Eyüpgiller: Sınırlarımızdaki tarih iki ateş arasında

Düzenleyen:
Eyüpgiller: Sınırlarımızdaki tarih iki ateş arasında

KÜLTÜR - SANAT Haberleri

Güneydoğu’daki tarihî binaların sadece füze tehlikesiyle karşı karşıya olmadığını söyleyen Prof. Dr. Kemal Kutgün Eyüpgiller: Terör yüzünden belediye hizmetlerinin aksaması da kültür mirasına zarar vermekte.

KÜLTÜR SANAT SERVİSİ
Suriye’de 15 Mart 2011’den beri hüküm süren iç savaşta, yüz binlerce kişiyi hayatını kaybetti, milyonlarca insan da memleketini terk etti. Bu kanlı savaş, insanlarla birlikte kültürel varlıkları da ciddi bir şekilde tehdit ediyor. Suriye’deki kadar olmasa da düşen bombalar ve terör sebebiyle, Güneydoğu’daki şehirlerimiz de risk altında. Bunların yanında Batı’daki şehirlerimiz de, Başbakan Binali Yıldırım’ın “Medeniyetimiz imar rantına yenik düşüyor” sözleriyle ifade ettiği, ayrı bir problemle karşı karşıya... Tüm bu sıkıntılı gelişmeleri restorasyon uzmanı Prof. Dr. Kemal Kutgün Eyüpgiller’le konuştuk... 
¥ Güneyimizde ciddi bir savaş hüküm sürüyor. Bu savaş, sınırımızdaki tarihî eserler için ne gibi bir tehlike meydana getiriyor? 
Şehirlerimizin bütünü gibi tarihî eserlerimiz de, terör ve savaş sebebiyle iki şekilde zarar görüyor. Atılan füzelerin yanı sıra, halkın yerleşim yerlerini terk etmesi ve terör yüzünden belediye hizmetlerinin aksaması, kültür mirasımıza ciddi bir zarar vermekte. Diyarbakır’da bölücü terör örgütüne karşı verilen mücadelede mimari mirasımız bu şekilde zarar gördü. Sevindirici olan şu ki, devletimiz bölgede emniyeti sağladığı gibi, tarihi dokuyu yeniden kazanmak üzere gerekli teşebbüsleri derhâl başlattı. Aslında tarihî eserlerimiz dendiğinde sahip olduğumuz değerin sadece Türkiye ile sınırlı olmadığını da biliyoruz. Halep de en çok zarar gören şehirlerin başında geliyor. Bu şehir mimarisi ve şehirleşmesiyle büyük ölçüde bizim kültürümüzü barındırıyor. 
KİLİS RİSK ALTINDA
¥ Kilis hakkında hususi bir çalışma yaptınız ve bir kitap neşrettiniz. Oradaki durum tam olarak ne?

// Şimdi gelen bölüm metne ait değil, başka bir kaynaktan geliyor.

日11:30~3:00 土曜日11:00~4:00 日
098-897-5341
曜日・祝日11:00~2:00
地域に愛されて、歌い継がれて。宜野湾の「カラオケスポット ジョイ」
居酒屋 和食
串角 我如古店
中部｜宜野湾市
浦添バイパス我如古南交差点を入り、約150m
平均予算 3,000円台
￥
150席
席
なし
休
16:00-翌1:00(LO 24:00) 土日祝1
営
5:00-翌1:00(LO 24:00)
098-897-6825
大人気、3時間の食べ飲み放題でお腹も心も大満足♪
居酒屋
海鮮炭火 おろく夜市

İstanbul Teknik Üniversitesindeki Restorasyon Programı çalışma grubundaki arkadaşlarımızla 2012 yılında yaptığımız geniş saha çalışmasının neticelerini içeren “Kilis’te Kentsel Koruma Projesi” kitabımız geçtiğimiz ay yayınlandı. 2012 yılında Kilis son derece huzurlu bir şehirdi. Kilis’in tarihî mahallelerinin kültürel miras potansiyelini ele alan bir analiz çalışmasından sonra tarihî dokunun rehabilitasyonuna yönelik önerilerimizi hazırlamıştık. Sonraki dönemde ne yazık ki Güneydoğu bölgemizdeki pek çok mahal gibi Kilis de “risk altındaki kültürel miras” konumuna düştü. Elbette ki vatandaşlarımızın can emniyeti ilk sırada geliyor. Güneyden gelen saldırılar sebebiyle şehir göçle de karşı karşıya. Bu durum tarihî kenti oluşturan abidevi yapılar ve sivil mimarlık örneği evler için büyük bir tehlike oluşturuyor.  
Sağlıklı şehirleşme bina yenilemek değil
¥ Savaşların yanında imar rantları da tarihi çevre için bir tehlike. Başbakan’ın bu konudaki ikazını da düşünürsek Türkiye ve İstanbul için ne söylenebilir?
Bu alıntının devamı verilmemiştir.